## WORK TO COMPLETE
If a picture appears in the records, leave it out and transcribe the rest exactly.

--- DATA FOR REVIEW ---

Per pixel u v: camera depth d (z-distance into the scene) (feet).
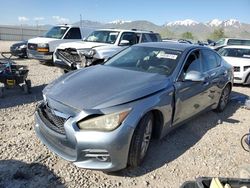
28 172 11.86
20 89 24.54
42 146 14.12
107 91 12.26
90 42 33.94
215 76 19.12
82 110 11.18
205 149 15.38
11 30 124.26
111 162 11.28
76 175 11.93
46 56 39.45
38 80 29.76
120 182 11.72
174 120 14.82
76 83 13.26
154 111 13.10
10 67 22.40
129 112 11.50
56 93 12.57
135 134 11.83
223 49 39.04
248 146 15.53
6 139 14.73
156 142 15.57
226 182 7.33
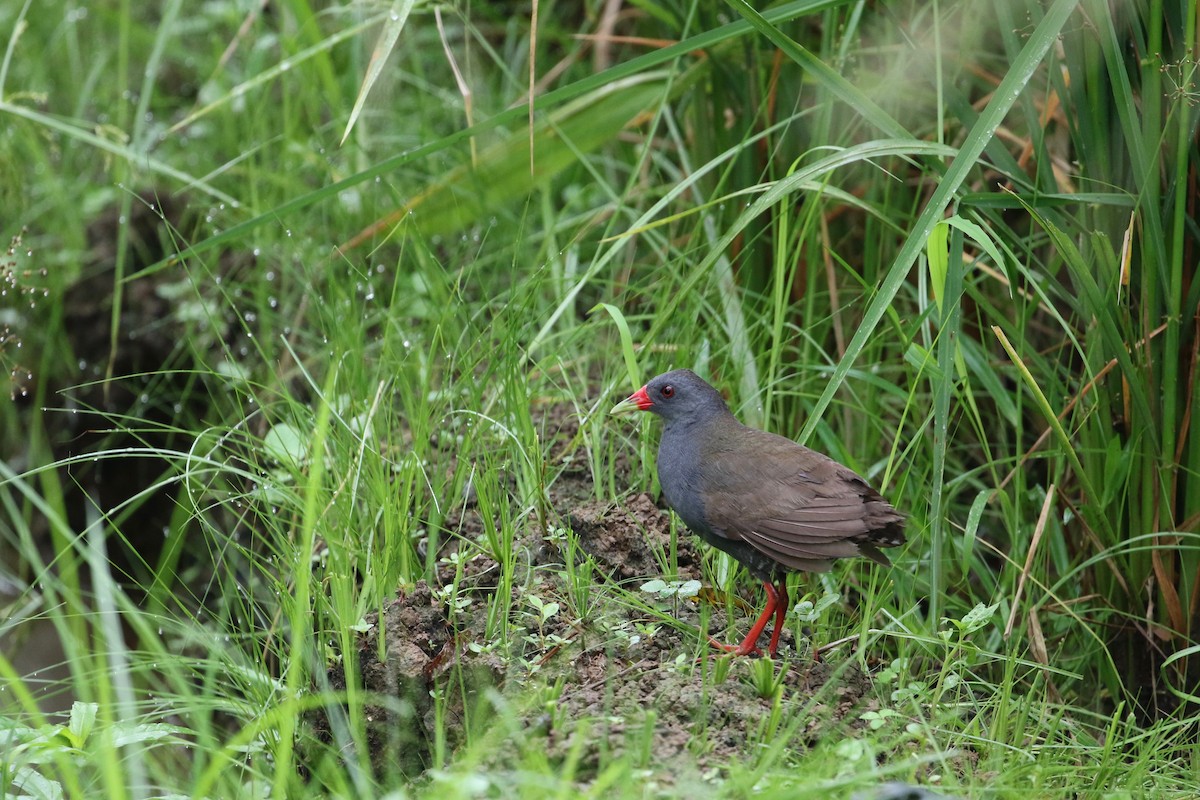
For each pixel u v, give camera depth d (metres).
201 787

---

## TASK SOLUTION
Per pixel u v: camera depth d (z-distance into the scene) (feet).
28 172 11.86
20 89 24.54
42 146 14.12
107 91 12.26
90 42 33.94
215 76 19.12
82 110 11.18
205 149 15.38
11 30 124.26
111 162 11.28
76 175 11.93
46 56 39.45
38 80 29.76
120 182 11.72
174 120 14.82
76 83 13.26
154 111 13.10
10 67 22.40
129 112 11.50
56 93 12.57
135 134 11.83
223 49 39.04
248 146 15.53
6 139 14.73
156 142 15.57
226 182 7.33
For each pixel u v, give camera depth d (metres).
201 787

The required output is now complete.